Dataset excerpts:
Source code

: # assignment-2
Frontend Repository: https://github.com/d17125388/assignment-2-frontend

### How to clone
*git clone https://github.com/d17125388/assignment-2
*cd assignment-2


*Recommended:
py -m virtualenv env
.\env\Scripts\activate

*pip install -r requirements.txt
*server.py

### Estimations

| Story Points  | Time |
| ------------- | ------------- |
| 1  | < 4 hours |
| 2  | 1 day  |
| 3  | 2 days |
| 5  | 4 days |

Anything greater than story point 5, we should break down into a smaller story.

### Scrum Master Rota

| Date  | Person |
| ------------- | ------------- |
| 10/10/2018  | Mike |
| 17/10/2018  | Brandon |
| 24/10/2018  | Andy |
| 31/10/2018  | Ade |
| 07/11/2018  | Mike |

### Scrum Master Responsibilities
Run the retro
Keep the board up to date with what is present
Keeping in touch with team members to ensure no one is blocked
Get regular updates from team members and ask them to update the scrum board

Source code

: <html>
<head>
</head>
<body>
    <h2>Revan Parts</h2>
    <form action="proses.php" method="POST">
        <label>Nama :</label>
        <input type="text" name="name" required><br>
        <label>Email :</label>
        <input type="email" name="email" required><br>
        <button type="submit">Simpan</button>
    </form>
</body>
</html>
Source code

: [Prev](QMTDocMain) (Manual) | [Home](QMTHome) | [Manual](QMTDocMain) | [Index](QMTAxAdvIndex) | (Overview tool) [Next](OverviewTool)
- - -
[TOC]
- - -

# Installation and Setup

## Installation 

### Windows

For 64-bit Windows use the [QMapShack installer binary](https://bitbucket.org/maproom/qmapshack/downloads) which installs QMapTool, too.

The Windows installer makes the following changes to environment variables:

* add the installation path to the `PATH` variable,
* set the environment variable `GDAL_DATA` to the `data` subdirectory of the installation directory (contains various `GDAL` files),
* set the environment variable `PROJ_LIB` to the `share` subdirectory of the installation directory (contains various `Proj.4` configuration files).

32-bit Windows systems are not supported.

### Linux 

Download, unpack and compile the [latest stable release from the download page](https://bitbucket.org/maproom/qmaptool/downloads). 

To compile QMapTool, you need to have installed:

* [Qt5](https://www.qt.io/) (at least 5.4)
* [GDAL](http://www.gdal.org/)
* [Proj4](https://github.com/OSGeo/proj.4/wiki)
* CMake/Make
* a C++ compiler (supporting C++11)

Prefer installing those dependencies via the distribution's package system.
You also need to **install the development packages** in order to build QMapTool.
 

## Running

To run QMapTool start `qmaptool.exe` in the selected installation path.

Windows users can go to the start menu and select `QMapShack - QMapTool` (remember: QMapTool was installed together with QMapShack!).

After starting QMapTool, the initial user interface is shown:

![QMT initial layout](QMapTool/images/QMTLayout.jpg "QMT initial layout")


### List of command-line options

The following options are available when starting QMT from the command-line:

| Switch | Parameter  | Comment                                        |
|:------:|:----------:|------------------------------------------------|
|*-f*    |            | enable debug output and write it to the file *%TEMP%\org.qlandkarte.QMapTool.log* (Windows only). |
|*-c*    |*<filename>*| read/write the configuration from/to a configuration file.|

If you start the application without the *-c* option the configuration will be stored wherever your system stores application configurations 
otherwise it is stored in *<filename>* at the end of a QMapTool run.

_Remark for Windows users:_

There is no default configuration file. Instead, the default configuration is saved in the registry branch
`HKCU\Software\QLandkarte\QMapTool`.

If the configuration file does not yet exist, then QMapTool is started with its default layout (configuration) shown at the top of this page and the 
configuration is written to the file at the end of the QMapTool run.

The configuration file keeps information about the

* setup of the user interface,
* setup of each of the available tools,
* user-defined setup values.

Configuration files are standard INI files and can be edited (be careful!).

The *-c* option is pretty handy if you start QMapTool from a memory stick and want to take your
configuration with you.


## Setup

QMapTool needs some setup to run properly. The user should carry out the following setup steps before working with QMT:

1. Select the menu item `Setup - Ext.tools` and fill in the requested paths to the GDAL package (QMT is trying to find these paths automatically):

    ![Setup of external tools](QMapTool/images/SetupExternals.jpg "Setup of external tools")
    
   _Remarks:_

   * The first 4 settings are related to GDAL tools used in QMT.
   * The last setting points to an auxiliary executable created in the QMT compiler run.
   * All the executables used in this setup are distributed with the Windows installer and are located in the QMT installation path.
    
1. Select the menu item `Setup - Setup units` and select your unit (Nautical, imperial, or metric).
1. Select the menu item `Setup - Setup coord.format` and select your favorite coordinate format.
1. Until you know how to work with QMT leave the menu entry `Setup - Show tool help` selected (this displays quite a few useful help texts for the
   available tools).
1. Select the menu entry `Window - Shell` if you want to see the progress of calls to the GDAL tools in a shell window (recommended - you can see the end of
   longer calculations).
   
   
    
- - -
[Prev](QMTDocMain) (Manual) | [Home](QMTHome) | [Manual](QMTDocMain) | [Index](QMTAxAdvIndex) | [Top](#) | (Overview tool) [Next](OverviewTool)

▸ Exercise directions:
Copy out all the lines of the records that include "installed".

▸ Answer to this exercise:
To compile QMapTool, you need to have installed:
Windows users can go to the start menu and select `QMapShack - QMapTool` (remember: QMapTool was installed together with QMapShack!).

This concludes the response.